- **REQUIREMENT 1**
In the function-merging text below, translate this sentence into Spanish: "Landing blocks are responsible for handling all catch clauses of the higher-level programming language covering the particular callsite."
- **REQUIREMENT 2**
Answer these questions from the function-merging text below:
(a) When are two types considered equivalent?
(b) Which two compilers are named as implementing the zero-cost Itanium ABI for exception handling?
(c) How many main objectives does the code generation phase have?
- **REQUIREMENT 3**
Continue the function-merging text below from the point where it stops.

- **PAGE TEXT**
= = = =

Two instructions are equivalent if: (1) their opcode are semantically equivalent, but not necessarily the same; (2) they both have equivalent types; and (3) they have pairwise operands with equivalent types. Types are considered equivalent if they can be bitcasted in a losslessly way from on to the other. It is also important to make sure that there is no conflict regarding memory alignment when handling pointers. No additional restriction is imposed on the operands of the two instructions being compared for equivalence. Whenever two operands cannot be statically proved to represent the same value, a select instruction is used to distinguish between the execution of two functions being merged. For function calls, the type equivalence requires that both instructions have identical function types, i.e., both called functions must have an identical return type and an identical list of parameter types.

#### 4.0.3.1 Handling Exception Handling Code

Most modern compilers implement the zero-cost Itanium ABI for exception handling [?], including GCC and LLVM, sometimes called the *landing-pad* model. In this section, we describe restrictions imposed by exception handling code and their equivalence relation.

The invoke instruction co-operates tightly with its landing block, i.e., the basic block pointed by the exception branch of an invoke instruction. The landing block must landingpad instruction as its first non- $\phi$  instruction. Given this restriction, two equivalent invoke instructions must also have landing blocks with equivalent landingpad instructions. This is easy to check since the landingpad instruction is always the first instruction in a landing block.

Landing blocks are responsible for handling all catch clauses of the higher-level programming language covering the particular callsite. All clauses are defined by the landingpad instruction, which encodes the list of all exception and cleanup handlers. Landingpad instructions are equivalent if they have the exactly same type and also encode an identical lists of exception and cleanup handlers. The type of equivalent landingpad instructions must be identical as its value is crucial in deciding what action to take when the landing block is entered, and corresponds to the return value of the personality function, which must also be identical for the two functions being merged.

4.1. Code Generation 29

#### 4.1 **Code Generation**

The code generation phase is responsible for producing a new function from the output of the sequence alignment. Our four main objectives are: merging the parameter lists; merging the return types; generating select instructions to choose the appropriate operands in merged instructions; and constructing the CFG of the merged function.

Our approach can effectively handle multiple different function merging scenarios:

- identical functions,
- functions with differing bodies,
- functions with different parameter lists,
- functions with different return types,
- and any combination of these cases.

= = = =

- **RECORD SET**

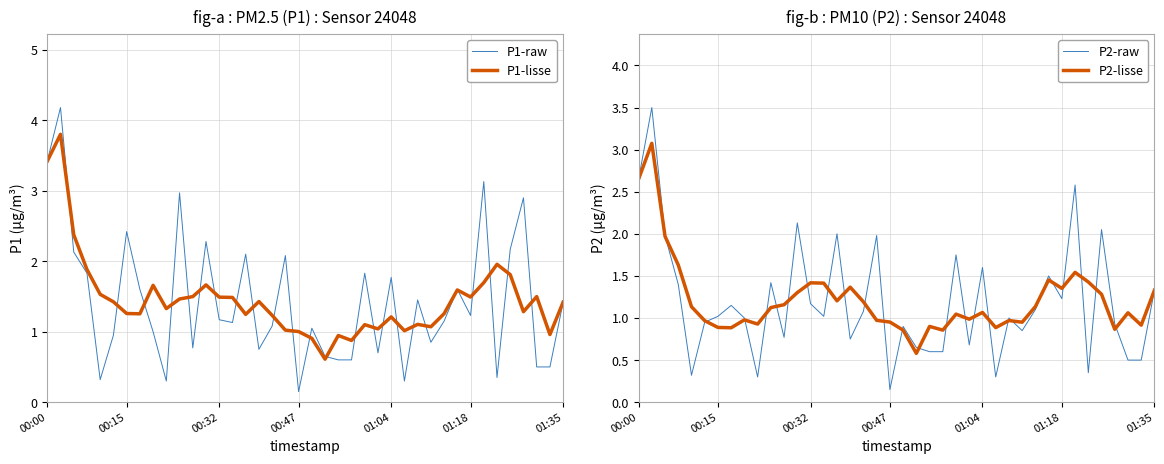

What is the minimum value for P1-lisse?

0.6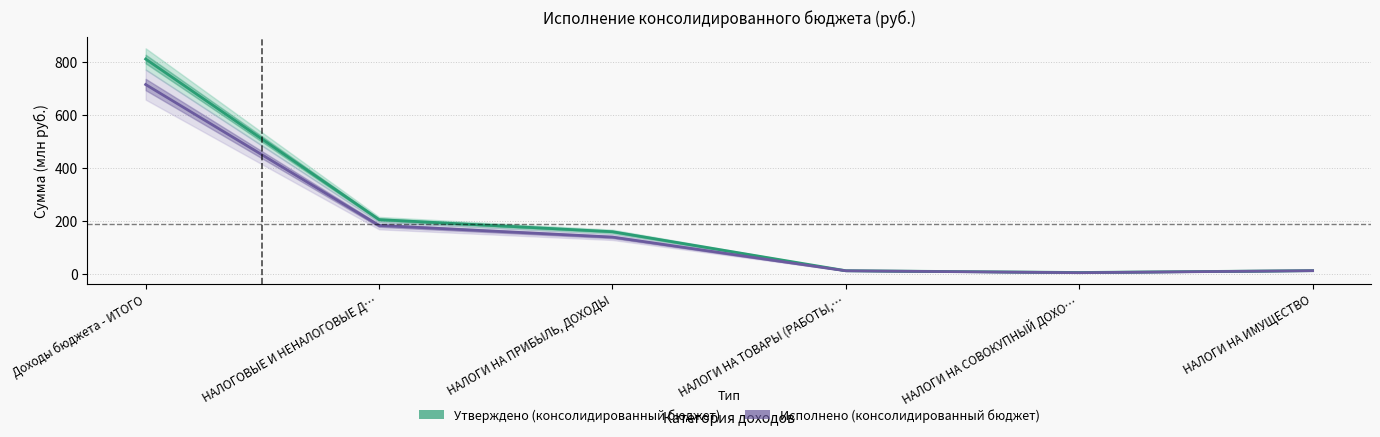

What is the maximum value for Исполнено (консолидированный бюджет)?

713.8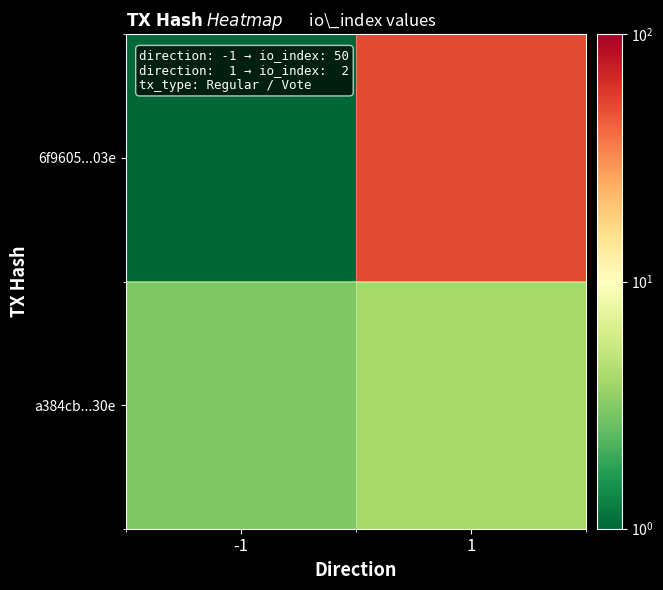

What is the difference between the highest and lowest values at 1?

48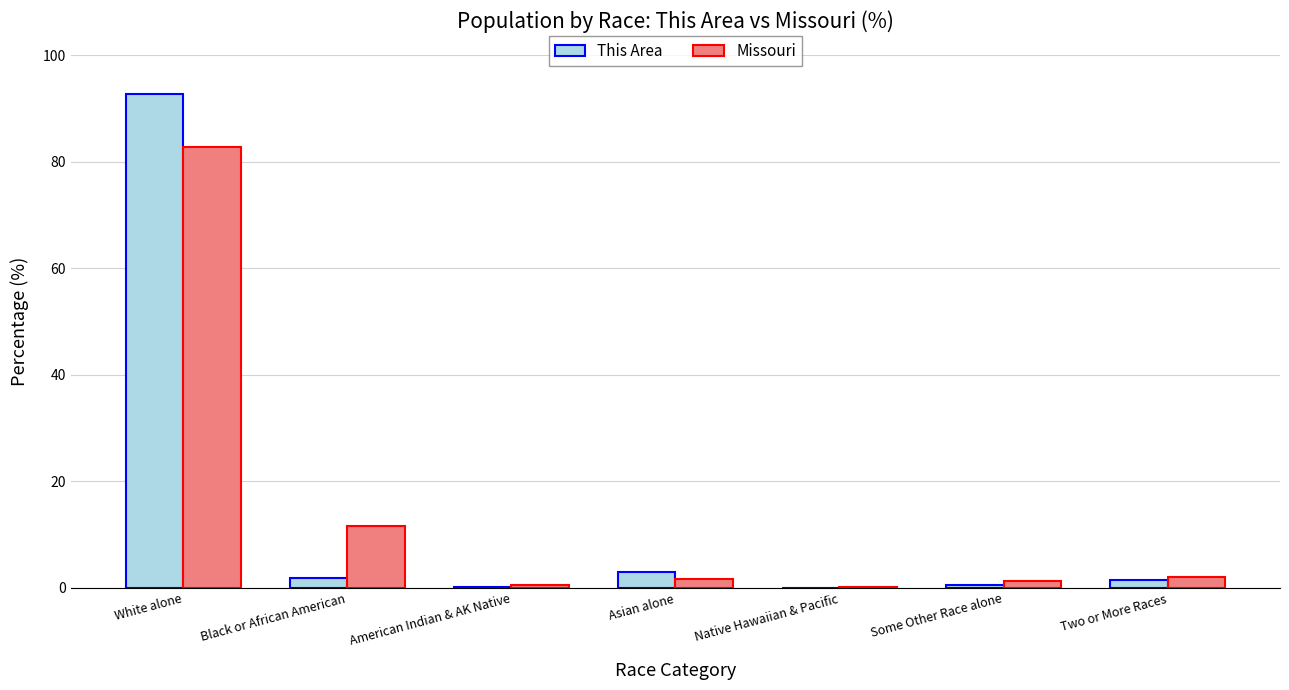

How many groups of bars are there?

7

= = = =

- **ANSWER 1**
Los bloques de aterrizaje son responsables de manejar todas las cláusulas catch del lenguaje de programación de alto nivel que cubren el punto de llamada concreto.

- **ANSWER 2**
(a) Two types are equivalent when either can be bitcast losslessly to the other.
(b) GCC and LLVM.
(c) Four.

- **ANSWER 3**
#### **Merged Parameters** 4.1.0.1

To maintain the semantics of the original functions, we must be able to pass their parameters to the new merged function. The merged parameter list is the union of the original lists, with placeholders of the correct type for any of the parameters. Maintaining the original order is not important for maintaining semantics, so we make no effort to do so. If the two functions have differing bodies, we add an extra binary parameter, called the function identifier, to the merged list of parameters. This extra parameter is required for selecting code that should be executed only for one of the merged functions.

Figure 4.3 depicts how we merge the list of parameters of two functions. First, we create the binary parameter that represents the function identifier, one of the functions will be identified by the value true and the other by the value false. We then add all the parameters of one of the functions to the new list of parameters. Finally, for each parameter of the second function, we either reuse an existing and available parameter of identical type from the first function or we add a new parameter. We keep track of the mapping between the lists of parameters of the original functions and the merged function so that, later, we are able to update the function calls. When replacing the function calls to the new merged function, parameters that are not used by the original function being called will receive undefined values.



Figure 4.3: Example of a merge operation on the parameter lists of two functions.

The reuse of parameters between the two merged functions provides the following benefits: (1) it reduces the overheads associated with function call abstractions, such as reducing the number of values required to be communicated between functions. (2) if both functions use merged parameters in similar ways, it will remove some of the cases where we need select instructions to distinguish between the functions.

There are multiple valid ways of merging parameter lists. For example, multiple parameters of one function may have the same type as a given parameter from the other function. In such cases, we select parameter pairs that minimize the number of select instructions. We find them by analysing all pairs of equivalent instruction that use the parameters as operands. Our experiments show that maximizing the matching of parameters, compared to never merging them, improves code-size reduction of individual benchmarks by up to 7%.

#### 4.1.0.2 Control-Flow Graph Reconstruction

Our technique is able to merge any return types. When merging return types, we select the largest one as the base type. Then, we use bitcast instructions to convert between the types. Before a return instruction, we bitcast the values to the base return type. We reverse this at the call-site, where we cast back to the original type. Having identical types or void return are just special cases where casting is unnecessary. In the case of void types, we can just return *undefined* values since they will be discarded at the corresponding call-sites.

After generating the merged list of parameters and return type, we produce the CFG of the merged function.

Properly handling *phi-nodes* requires a radical redesign in the code generator. The existing code generator produces code directly from the aligned sequence, with each instruction pair treated almost in isolation without considering any control flow context. Merging *phi-nodes* cannot work with this approach because *phi-nodes* are only

4.1. Code Generation 31



Figure 4.4: Example of functions aligned without register demotion. Phi-nodes are excluded from alignment.

understood in their control flow context.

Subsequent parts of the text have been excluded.